Confusing the planner

  • Examples of queries where the planner is not able to estimate properly, no matter how good the stats, etc.

  • Planner may underestimate row count, choosing index scan over a sequential scan, or nested loop instead of a hash or merge join.

  • Planner overestimates row count, so it may choose a seq scan instead of an index scan, or a merge or hash join instead of a nested loop.

  • Small values for LIMIT tilt the planner toward plans that have a fast start and magnify the effect of bad estimates. You can hack this out

    SELECT * FROM foo where a= 1 AND b = 1

  • Impossible to know the number of rows that will match both of these criteria. The planner is affected by this.

    SELECT * FROM foo WHERE (a + 0) = a

  • Planner can’t know, will assume 0.5% of rows will match.

Query planner params

  • seq_page_cost (1.0), random_page_cost (4.0) - reduce these if DB is largely cashed.
  • default_statistics_target (100) - Level of detail of stats gathering.
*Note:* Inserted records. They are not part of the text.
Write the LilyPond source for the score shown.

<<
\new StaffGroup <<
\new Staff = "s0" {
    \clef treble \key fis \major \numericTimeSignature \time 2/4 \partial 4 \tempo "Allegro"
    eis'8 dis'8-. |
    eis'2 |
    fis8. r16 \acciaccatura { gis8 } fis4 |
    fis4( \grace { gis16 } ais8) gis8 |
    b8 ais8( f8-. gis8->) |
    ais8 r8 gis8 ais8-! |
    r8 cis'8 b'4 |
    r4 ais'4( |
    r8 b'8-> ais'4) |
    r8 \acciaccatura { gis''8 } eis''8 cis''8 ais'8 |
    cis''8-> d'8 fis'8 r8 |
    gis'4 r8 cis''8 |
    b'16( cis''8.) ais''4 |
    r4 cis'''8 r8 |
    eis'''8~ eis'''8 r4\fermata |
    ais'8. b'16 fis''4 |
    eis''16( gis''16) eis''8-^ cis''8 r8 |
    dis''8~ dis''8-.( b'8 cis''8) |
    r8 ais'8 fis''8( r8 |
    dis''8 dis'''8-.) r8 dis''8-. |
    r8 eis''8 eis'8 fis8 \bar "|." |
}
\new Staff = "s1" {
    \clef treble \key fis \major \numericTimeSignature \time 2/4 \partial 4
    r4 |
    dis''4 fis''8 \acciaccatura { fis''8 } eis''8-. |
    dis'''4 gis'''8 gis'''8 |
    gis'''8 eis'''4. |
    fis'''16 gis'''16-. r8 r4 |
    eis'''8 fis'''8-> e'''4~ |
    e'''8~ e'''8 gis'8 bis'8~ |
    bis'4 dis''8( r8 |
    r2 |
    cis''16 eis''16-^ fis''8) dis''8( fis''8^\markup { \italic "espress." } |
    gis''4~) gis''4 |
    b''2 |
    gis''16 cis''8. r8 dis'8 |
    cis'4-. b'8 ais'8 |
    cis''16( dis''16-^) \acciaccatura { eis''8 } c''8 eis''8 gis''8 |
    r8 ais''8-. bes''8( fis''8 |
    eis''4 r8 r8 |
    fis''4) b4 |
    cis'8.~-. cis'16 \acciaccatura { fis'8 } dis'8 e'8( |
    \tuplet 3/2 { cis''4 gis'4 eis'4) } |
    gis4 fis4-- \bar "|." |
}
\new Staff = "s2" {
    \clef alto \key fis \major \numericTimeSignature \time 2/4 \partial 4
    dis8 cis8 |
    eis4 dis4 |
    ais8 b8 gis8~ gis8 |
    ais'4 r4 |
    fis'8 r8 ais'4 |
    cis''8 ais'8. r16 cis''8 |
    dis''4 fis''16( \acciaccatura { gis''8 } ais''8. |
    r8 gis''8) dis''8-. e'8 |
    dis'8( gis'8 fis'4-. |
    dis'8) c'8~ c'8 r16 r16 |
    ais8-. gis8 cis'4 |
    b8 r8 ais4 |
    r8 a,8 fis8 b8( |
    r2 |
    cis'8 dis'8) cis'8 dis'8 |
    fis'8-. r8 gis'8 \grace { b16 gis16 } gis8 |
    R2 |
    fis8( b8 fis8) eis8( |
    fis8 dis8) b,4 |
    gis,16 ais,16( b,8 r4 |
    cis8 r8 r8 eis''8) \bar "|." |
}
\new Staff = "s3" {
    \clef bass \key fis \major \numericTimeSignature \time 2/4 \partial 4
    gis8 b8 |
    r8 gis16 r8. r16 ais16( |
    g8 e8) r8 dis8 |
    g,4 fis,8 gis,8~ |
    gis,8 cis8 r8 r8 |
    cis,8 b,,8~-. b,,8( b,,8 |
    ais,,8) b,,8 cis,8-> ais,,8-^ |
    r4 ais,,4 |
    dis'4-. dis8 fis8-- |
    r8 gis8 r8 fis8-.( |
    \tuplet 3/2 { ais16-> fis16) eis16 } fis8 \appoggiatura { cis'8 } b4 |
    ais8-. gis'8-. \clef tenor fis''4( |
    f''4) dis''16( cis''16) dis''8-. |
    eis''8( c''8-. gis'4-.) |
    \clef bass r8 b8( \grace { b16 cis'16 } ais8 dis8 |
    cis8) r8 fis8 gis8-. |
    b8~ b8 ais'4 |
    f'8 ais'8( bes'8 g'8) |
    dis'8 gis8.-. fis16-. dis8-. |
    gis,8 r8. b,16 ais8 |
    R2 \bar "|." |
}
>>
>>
Can be overridden on specific columns.
  • enable_hashjoin, enable_sort, etc. Useful for testing queries and plans. Don’t use these in production. If you must, use SET to disable them for the one session/query.
  • work_mem - Amount of memory per sort or hash. Each query can use many sorts or hashes.
  • from_collapse_limit, join_collapse_limit, geqo_threshold. Can be reaised, but some queries can blow up when this is increased. Careful.

Things that are slow

  • Pl/pgsql loops.
  • Repeated calls to SQL or PL/pgsql functions. SELECT id, some_function(id) FROM table; <- bad.